### SELECTED PASSAGE

An American Tragedy:  The Book and the Adaptations

In 1906, Chester Gillette drowned Grace Brown in a lake because he had gotten her pregnant, a crime for which he was put to death in the electric chair.  An American Tragedy, a 1925 novel by Theodore Dreiser, is based those events.

In the novel, the man is Clyde and the woman is Roberta.  There is another woman, Sondra, whom Clyde wanted to marry, but she may be a completely fictional character.  The first film adaptation of An American Tragedy, released in 1931, has the same title as the novel, and the three principal characters have the same names.  The second adaptation, directed by George Stevens in 1951, has a title that is different from the novel, A Place in the Sun, and the characters have different names.  Don’t ask me why.  To help keep things straight, here are the identities:

George (Montgomery Clift) = Clyde

Alice (Shelley Winters) = Roberta

Angela (Elizabeth Taylor) = Sondra

In A Place in the Sun, George is raised in a poor family that does street missionary work.  But he wants more out of life than that, so he hitchhikes to California where his rich uncle lives, hoping to better himself through that family connection.  He gets a job working in his uncle’s factory, where one of the strict rules is that he is not to date any of the girls that work there, which would include Alice.  But as luck would have it, he runs into Alice at a movie theater and ends up walking her home.  They start seeing each other, and one night he comes into her room at a boarding house, one thing leads to another, and they end up having sex.  They continue seeing each other, and I naturally thought they continued having sex during this period.  I have no doubt that Chester Gillette, the real George, and Grace Brown, the real Alice, did have sex more than once.  But reality is one thing, and a movie is something else.  And so, one night when George comes over to visit Alice, she says, “George, we’re in trouble.  Real trouble, I think.”  He asks her what she means.  She replies, “Remember the first night you came here?”

### DATA PROVIDED
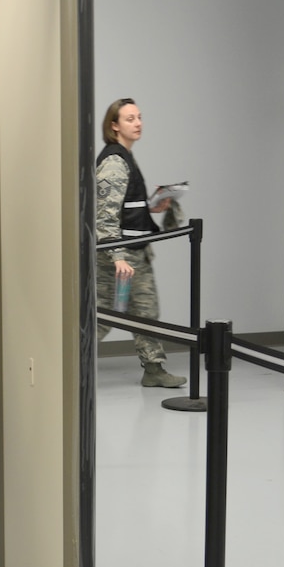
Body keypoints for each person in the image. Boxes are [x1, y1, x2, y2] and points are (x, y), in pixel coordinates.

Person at [94, 98, 185, 388]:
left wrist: (150, 207)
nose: (138, 123)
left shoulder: (126, 159)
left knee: (146, 311)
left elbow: (123, 207)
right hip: (118, 258)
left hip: (135, 254)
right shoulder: (114, 162)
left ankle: (154, 368)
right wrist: (116, 256)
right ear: (114, 125)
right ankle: (55, 367)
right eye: (130, 118)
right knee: (101, 318)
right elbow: (104, 215)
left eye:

### TASKS TO CARRY OUT
1. Which actors does the piece on An American Tragedy and its film adaptations name in parentheses? List them all.
2. Translate this sentence from the piece on An American Tragedy into Spanish: "But reality is one thing, and a movie is something else."
3. Print the part of the piece on An American Tragedy that starts at the words "An American Tragedy:  The" and ends after "based those events.".

### ANSWERS PROVIDED
1.
Montgomery Clift
Shelley Winters
Elizabeth Taylor

2. Pero la realidad es una cosa, y una película es otra.

3.
An American Tragedy:  The Book and the Adaptations

In 1906, Chester Gillette drowned Grace Brown in a lake because he had gotten her pregnant, a crime for which he was put to death in the electric chair.  An American Tragedy, a 1925 novel by Theodore Dreiser, is based those events.